Selain itu, ciri hoaks yakni menggunakan argumen dan data yang sangat teknis supaya terlihat ilmiah dan dipercaya, artikel yang ditulis biasanya menyembunyikan fakta dan data, serta memelintir pernyataan narasumbernya.

Ia mengajak masyarakat untuk menjadikan ruang digital sebagai praktik kehidupan melalui aktivitas sehari-hari. Caranya dengan sebarkan konten positif, wujudkan cinta Tanah Air, promosikan gaya hidup yang berkualitas, menghargai, santun dan bermanfaat, ciptakan ruang diskusi yang sehat.

Sebagai pembicara terakhir, Isharsono mengatakan, pengertian digital safety adalah konsep penggunaan internet untuk melindungi diri sendiri serta orang lain dari kemungkinan bahaya atau risiko di dunia online.

“Sementara internet safety juga bisa diartikan sebagai konsep penggunaan internet secara bijak dan sesuai dengan etika atau norma yang berlaku, tanpa membahayakan keamanan diri sendiri maupun orang lain,” paparnya.

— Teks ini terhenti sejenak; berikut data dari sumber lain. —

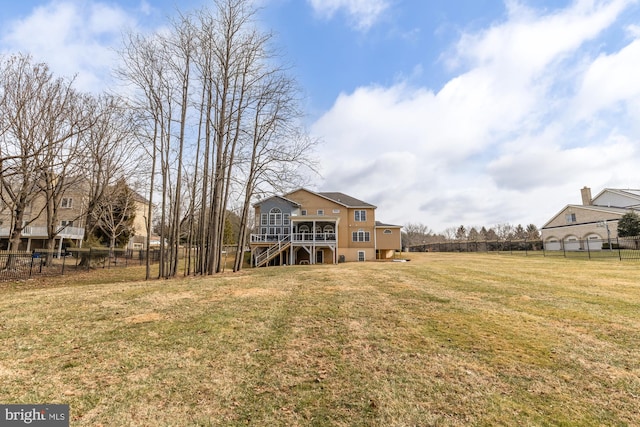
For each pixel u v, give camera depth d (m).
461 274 13.16
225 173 16.88
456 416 2.79
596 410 2.88
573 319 5.90
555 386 3.34
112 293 9.09
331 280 11.86
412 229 84.75
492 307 6.95
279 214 30.64
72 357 4.18
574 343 4.62
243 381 3.51
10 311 6.77
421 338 4.91
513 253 35.03
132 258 26.14
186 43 15.21
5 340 4.84
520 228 66.56
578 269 14.63
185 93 15.25
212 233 15.91
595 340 4.74
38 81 14.56
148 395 3.18
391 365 3.90
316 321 5.95
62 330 5.38
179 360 4.09
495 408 2.92
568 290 8.94
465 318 6.04
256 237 29.33
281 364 3.97
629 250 26.31
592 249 32.88
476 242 44.88
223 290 9.67
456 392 3.22
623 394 3.16
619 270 13.91
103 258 19.88
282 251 28.44
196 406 2.98
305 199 31.70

Dalam sesi KOL, Fadhil Achyari mengatakan, dampak positif internet yakni penyebaran informasi yang bisa kita dapatkan dalam waktu yang begitu cepat dan juga tepat, dalam artian bahwa apapun yang terjadi di belahan dunia manapun kita bisa dapatkan dalam hitungan detik.

“Tetapi sejalan dengan hal tersebut, dengan perkembangan teknologi informasi yang ada saat ini tidak bisa kita pungkiri bahwa adanya penyebaran informasi yang tidak benar dan tidak kredibel yang dianggap lumrah,” ujarnya.

Salah satu peserta bernama Himah Maulana menanyakan, bagaimana cara kita meyakinkan orang yang percaya informasi hoaks? Bahkan kita yang memberi tahu informasi yang benar, justru informasi yang benar ini yang disebut hoaks.

“Hal ini dinamakan post truth karena kebenaran dipercaya ketika kebenaran itu sesuai dengan keyakinannya. Hasil penelitian juga menunjukkan bahwa orang yang terlanjur dengan hoaks tidak akan mempercayai fakta sesuai data. Yang bisa kita lakukan adalah ketika diskusi usahakan tidak ada emosi di dalamnya, lalu tidak menyerang dalam berdiskusi, serta mendengarkan dengan baik berusaha memahami argumen yang disampaikan dan tetap menghormati,” jawab Indri.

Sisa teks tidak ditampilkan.